I have written a program in which I initialize simultaneously 30000 blocks (and 1 thread per block). But am not getting satisfying results from the gpu (It performs slowly than the cpu)
Is it that the number of blocks must be smaller than or equal to the number of cores for good performance? Or is it that the performance has nothing to do with number of blocks
CUDA cores are not exactly what you might call a core on a classical CPU. Indeed, they have to be viewed as nothing more than ALUs (Arithmetic and Logic Units), which are just able to compute ready operations.
You might know that threads are handled per warps (groups of 32 threads) inside the blocks you’ve defined. When your blocks are dispatched on the different SMs (Streaming Multiprocessors, they are the actual cores of the GPU), each SM schedules warps within a block to optimize the computation time in regard of the memory access time needed to get threads’ input data.

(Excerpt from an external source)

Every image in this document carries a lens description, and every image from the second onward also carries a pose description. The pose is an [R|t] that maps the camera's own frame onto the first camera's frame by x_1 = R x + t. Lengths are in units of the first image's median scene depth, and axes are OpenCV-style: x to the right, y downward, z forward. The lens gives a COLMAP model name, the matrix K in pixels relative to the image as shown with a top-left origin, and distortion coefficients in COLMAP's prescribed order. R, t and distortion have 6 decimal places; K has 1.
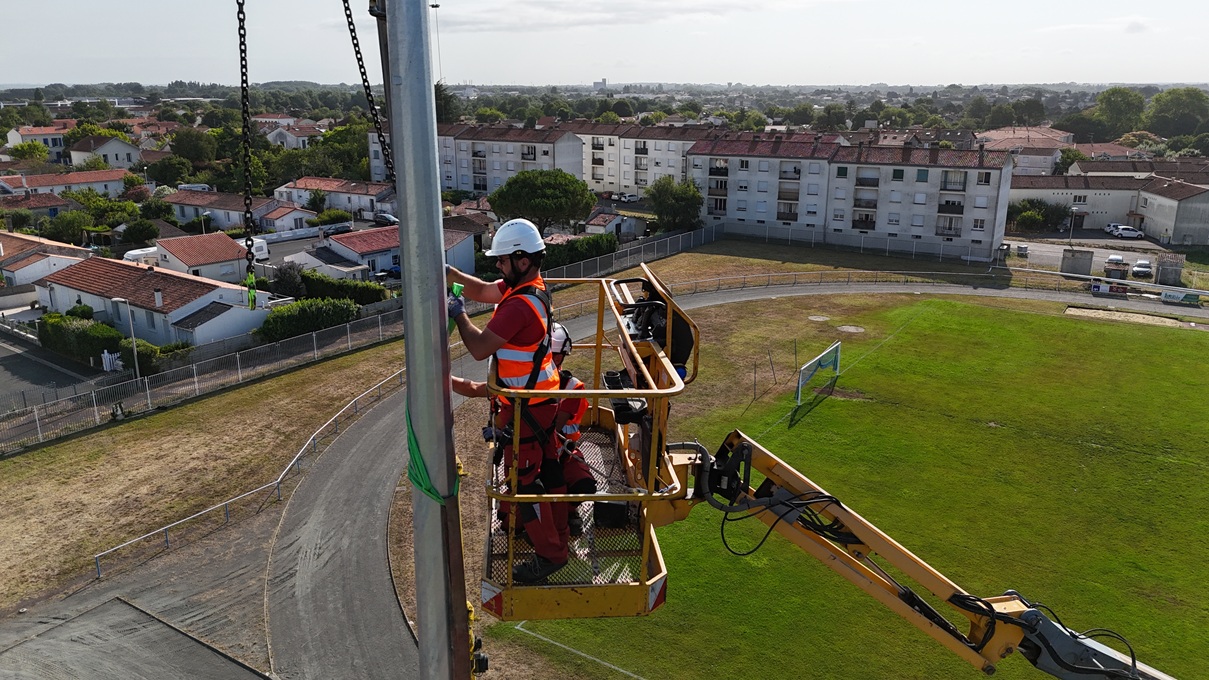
lens RADIAL K [[890.0, 0, 604.5], [0, 890.0, 340.0], [0, 0, 1]] dist [0.072616, -0.067154]
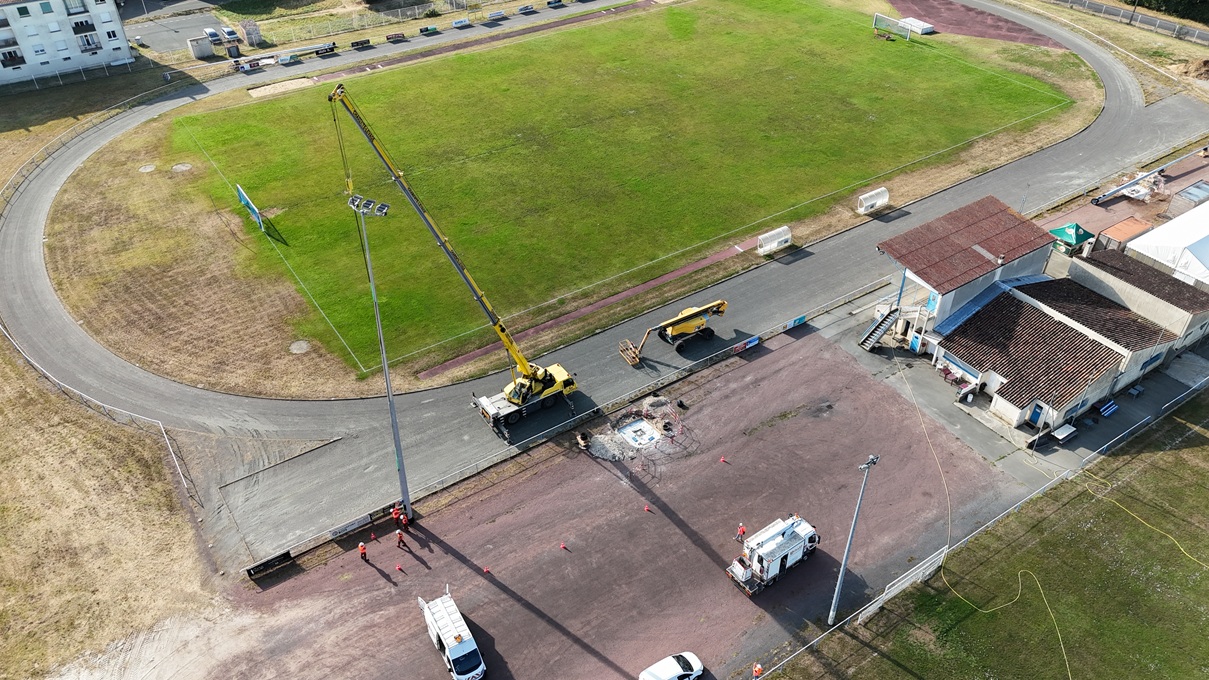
lens RADIAL K [[890.0, 0, 604.5], [0, 890.0, 340.0], [0, 0, 1]] dist [0.072616, -0.067154]
pose [[0.393208, -0.572813, 0.719217, -0.468096], [0.259841, 0.819568, 0.510677, -0.246808], [-0.881970, -0.013920, 0.471101, -0.210231]]
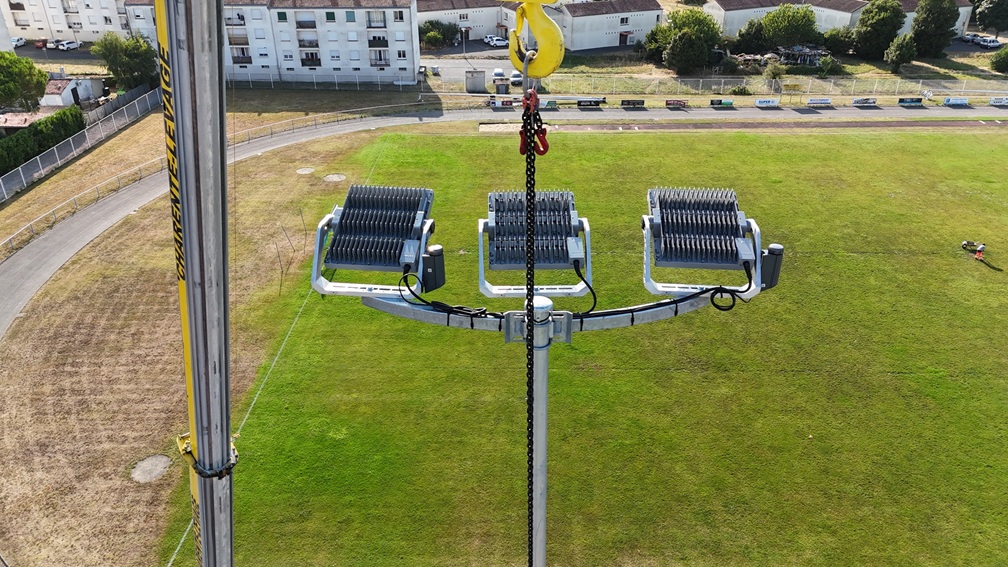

The problem is threads are always handled through their belonging warp, so if you have only one thread per block, the SM it is running on won’t be able to schedule through warps and you won’t take advantage of the multiple CUDA cores available. Your CUDA cores will be waiting for data to process, since CUDA cores compute far quicker than data are retrieved through memory.
Having lots of blocks with few threads is not what the GPU is awaiting. In this case, you face the block per SM limitation (this number depends on your device), which force your GPU to spend a lot of time to put blocks on SM and then remove them to treat the next ones. You should rather increase the number of threads in your blocks instead of the number of blocks in your application.